Average user is quite bad with tech. Now do consider that half of the population is even worse than the average user. Gives little bit perspective how fool proof these things needs to be to even have a chance.
Is that the excuse for the amd driver selecting the worst available pixel format on hdmi? It's hardcoded with a little comment nearby saying it shouldn't be.
power1_cap_min is 0 on my Radeon VII 16GB reference card, so I am just confused now.
I don't really get why would someone buy a (for example) 200W GPU with a safe limit of 100W and then undervolt it to 50W, if they wanted to reach 50W anyway why didn't they just buy a GPU that had that TDP to begin with? At those levels of extreme undervolting they would have to forcefully underclock it as well, since both parameters are directly proportional, it's physically impossible to maintain the exact same performance at a fraction of the power. To my eyes it's literally the same as just buying an older GPU anyway (assuming you're not going far back enough that the drivers themselves are actually deprecated that is).

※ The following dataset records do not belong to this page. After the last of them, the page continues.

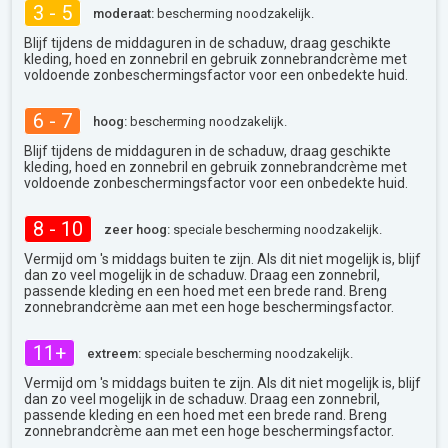
3 - 5
moderaat:
bescherming noodzakelijk.
Blijf tijdens de middaguren in de schaduw, draag geschikte
kleding, hoed en zonnebril en gebruik zonnebrandcrème met
voldoende zonbeschermingsfactor voor een onbedekte huid.
6 - 7
hoog:
bescherming noodzakelijk.
Blijf tijdens de middaguren in de schaduw, draag geschikte
kleding, hoed en zonnebril en gebruik zonnebrandcrème met
voldoende zonbeschermingsfactor voor een onbedekte huid.
8 - 10
zeer hoog:
speciale bescherming noodzakelijk.
Vermijd om 's middags buiten te zijn. Als dit niet mogelijk is, blijf
dan zo veel mogelijk in de schaduw. Draag een zonnebril,
passende kleding en een hoed met een brede rand. Breng
zonnebrandcrème aan met een hoge beschermingsfactor.
11+
extreem:
speciale bescherming noodzakelijk.
Vermijd om 's middags buiten te zijn. Als dit niet mogelijk is, blijf
dan zo veel mogelijk in de schaduw. Draag een zonnebril,
passende kleding en een hoed met een brede rand. Breng
zonnebrandcrème aan met een hoge beschermingsfactor.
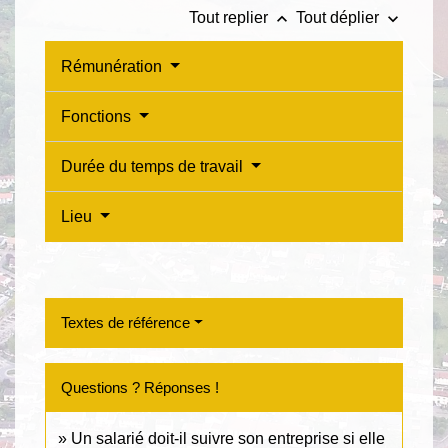
keyboard_arrow_up
keyboard_arrow_down
Tout replier
Tout déplier
Rémunération
Fonctions
Durée du temps de travail
Lieu
Textes de référence
Questions ? Réponses !
Un salarié doit-il suivre son entreprise si elle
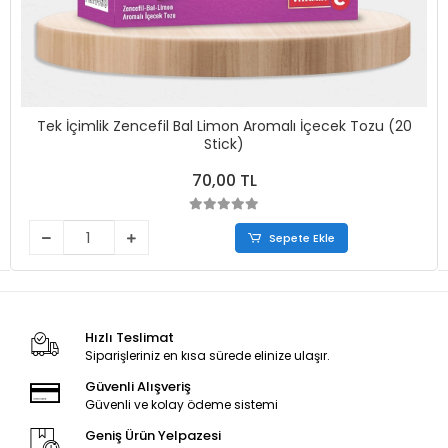
Tek İçimlik Zencefil Bal Limon Aromalı İçecek Tozu (20
Stick)
70,00 TL
Sepete Ekle
Hızlı Teslimat
Siparişleriniz en kısa sürede elinize ulaşır.
Güvenli Alışveriş
Güvenli ve kolay ödeme sistemi
Geniş Ürün Yelpazesi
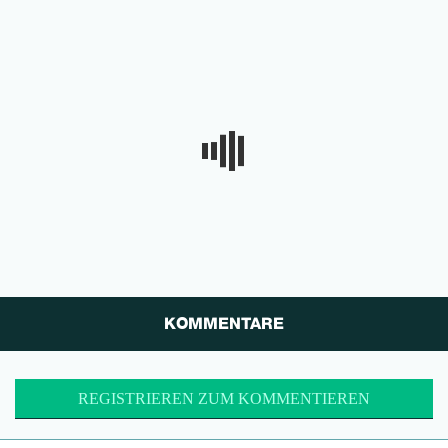
KOMMENTARE
REGISTRIEREN ZUM KOMMENTIEREN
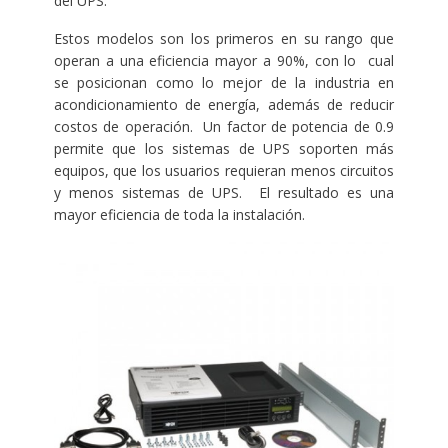
del UPS.
Estos modelos son los primeros en su rango que
operan a una eficiencia mayor a 90%, con lo cual
se posicionan como lo mejor de la industria en
acondicionamiento de energía, además de reducir
costos de operación. Un factor de potencia de 0.9
permite que los sistemas de UPS soporten más
equipos, que los usuarios requieran menos circuitos
y menos sistemas de UPS. El resultado es una
mayor eficiencia de toda la instalación.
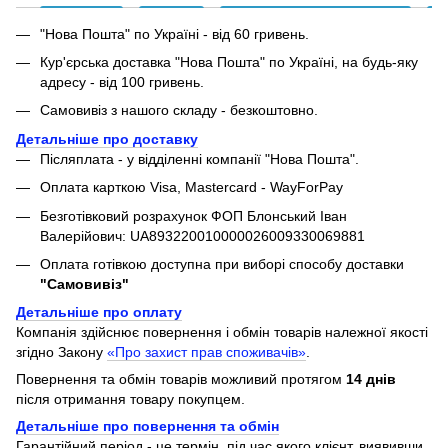
"Нова Пошта" по Україні - від 60 гривень.
Кур'єрська доставка "Нова Пошта" по Україні, на будь-яку
адресу - від 100 гривень.
Самовивіз з нашого складу - безкоштовно.
Детальніше про доставку
Післяплата - у відділенні компанії "Нова Пошта".
Оплата карткою Visa, Mastercard - WayForPay
Безготівковий розрахунок ФОП Блонський Іван
Валерійович: UA893220010000026009330069881
Оплата готівкою доступна при виборі способу доставки
"Самовивіз"
Детальніше про оплату
Компанія здійснює повернення і обмін товарів належної якості
згідно Закону
«Про захист прав споживачів»
.
Повернення та обмін товарів можливий протягом
14 днів
після отримання товару покупцем.
Детальніше про повернення та обмін
Гарантійний період - це термін, під час якого клієнт, виявивши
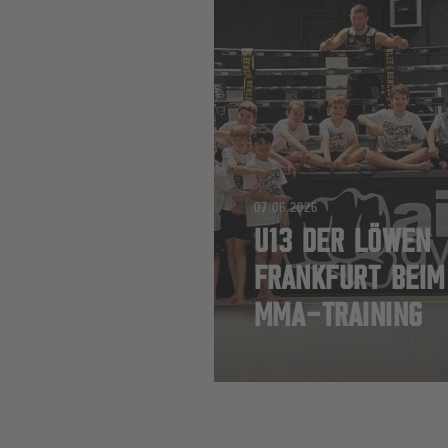
07.06.2026
U13 DER LÖWEN
FRANKFURT BEIM
MMA-TRAINING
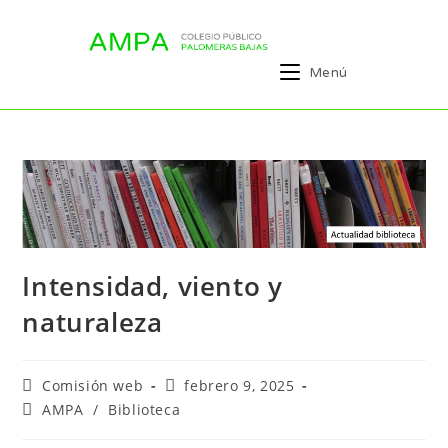
Menú
Intensidad, viento y
naturaleza
Comisión web
febrero 9, 2025
AMPA
/
Biblioteca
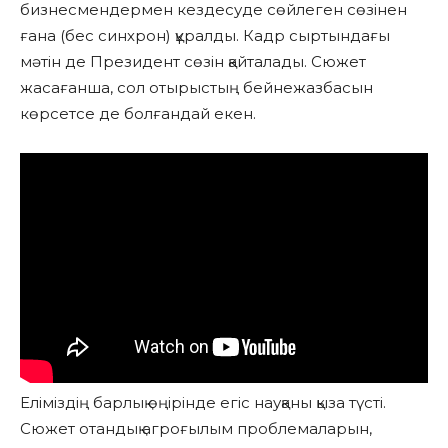
бизнесмендермен кездесуде сөйлеген сөзінен
ғана (бес синхрон) құралды. Кадр сыртындағы
мәтін де Президент сөзін қайталады. Сюжет
жасағанша, сол отырыстың бейнежазбасын
көрсетсе де болғандай екен.
Еліміздің барлық өңірінде егіс науқаны қыза түсті.
Сюжет отандық агроғылым проблемаларын,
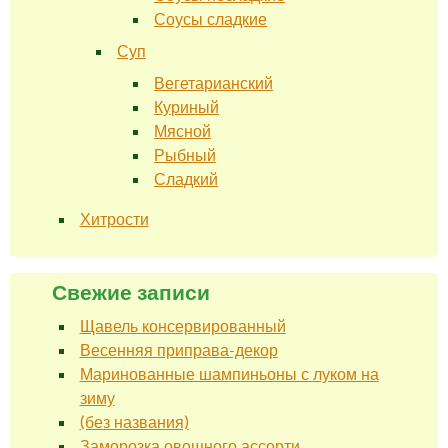
Соусы сладкие
Суп
Вегетарианский
Куриный
Мясной
Рыбный
Сладкий
Хитрости
Свежие записи
Щавель консервированный
Весенняя приправа-декор
Маринованные шампиньоны с луком на
зиму
(без названия)
Заморозка овощного ассорти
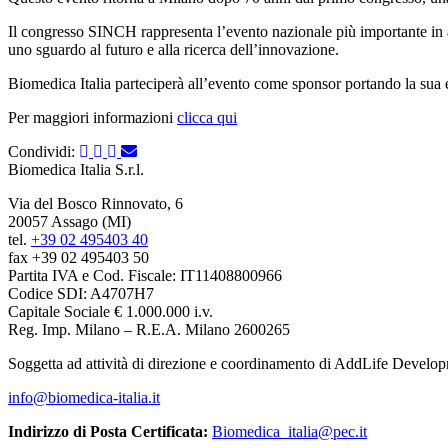
Il congresso SINCH rappresenta l’evento nazionale più importante in amb
uno sguardo al futuro e alla ricerca dell’innovazione.
Biomedica Italia parteciperà all’evento come sponsor portando la sua es
Per maggiori informazioni
clicca qui
Condividi:
Biomedica Italia S.r.l.
Via del Bosco Rinnovato, 6
20057 Assago (MI)
tel.
+39 02 495403 40
fax +39 02 495403 50
Partita IVA e Cod. Fiscale: IT11408800966
Codice SDI: A4707H7
Capitale Sociale € 1.000.000 i.v.
Reg. Imp. Milano – R.E.A. Milano 2600265
Soggetta ad attività di direzione e coordinamento di AddLife Devel
info@biomedica-italia.it
Indirizzo di Posta Certificata:
Biomedica_italia@pec.it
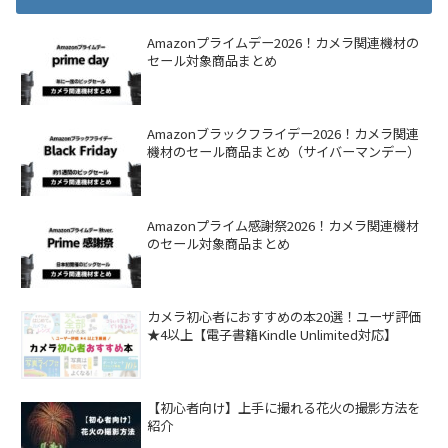
Amazonプライムデー2026！カメラ関連機材の
セール対象商品まとめ
Amazonブラックフライデー2026！カメラ関連
機材のセール商品まとめ（サイバーマンデー）
Amazonプライム感謝祭2026！カメラ関連機材
のセール対象商品まとめ
カメラ初心者におすすめの本20選！ユーザ評価
★4以上【電子書籍Kindle Unlimited対応】
【初心者向け】上手に撮れる花火の撮影方法を
紹介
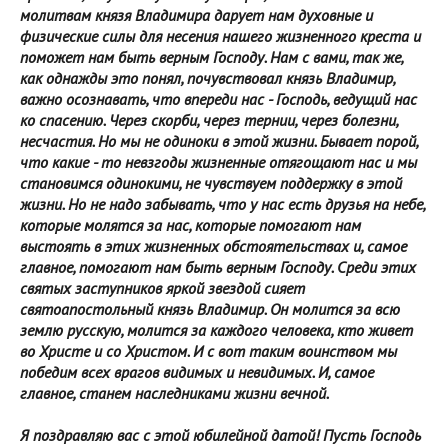
молитвам князя Владимира дарует нам духовные и
физические силы для несения нашего жизненного креста и
поможет нам быть верным Господу. Нам с вами, так же,
как однажды это понял, почувствовал князь Владимир,
важно осознавать, что впереди нас - Господь, ведущий нас
ко спасению. Через скорби, через тернии, через болезни,
несчастия. Но мы не одиноки в этой жизни. Бывает порой,
что какие - то невзгоды жизненные отягощают нас и мы
становимся одинокими, не чувствуем поддержку в этой
жизни. Но не надо забывать, что у нас есть друзья на небе,
которые молятся за нас, которые помогают нам
выстоять в этих жизненных обстоятельствах и, самое
главное, помогают нам быть верным Господу. Среди этих
святых заступников яркой звездой сияет
святоапостольный князь Владимир. Он молится за всю
землю русскую, молится за каждого человека, кто живет
во Христе и со Христом. И с вот таким воинством мы
победим всех врагов видимых и невидимых. И, самое
главное, станем наследниками жизни вечной.
Я поздравляю вас с этой юбилейной датой! Пусть Господь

We have a saying in Brazil called "extracting milk from a stone", and as I see it those people complaining about this bug seem to be addicted to it in a level I can't comprehend them anymore. Kind of like the "just buy a new one" crowd but on the inverse side of the spectrum.
so i am not the only one that can hear in how the fans are spinning how the machine is working, well obviously if you have to deal with stupid users that is never fun. on the other side since it is opensource even if it wasnt and it would affect me i would either modify or re the drivers myself. in the end of the day in that way i know when i changed the driver that i dont have to submit a bugreport since then i broke the code and possible hardware but then i knew it was me. and wouldnt go shaggy on linus or other devs
Ah, another case of "this bug being fixed is a minor inconvenience, it should be illegal to do this!!!"
I used that feature on my 7900xtx, was thinking that a legit thing, before they "broke" it in their "fix". 7900 is very powerhungry, so you could power limit it down to ~45w, so now you can't do that, even in 2d simple games this shit will eat 400W. Nice.
didn't do a thing, if it was not in the scope of the windows drivers I didn't consider it a production work around for hardware but a hack with risks. the idea that we shouldn't trust the bounds provided by hardware creators is a dangerous slope and would prefer not to go that path of zero trust at the hardware level as most people don't have the needed understanding to write their own drivers.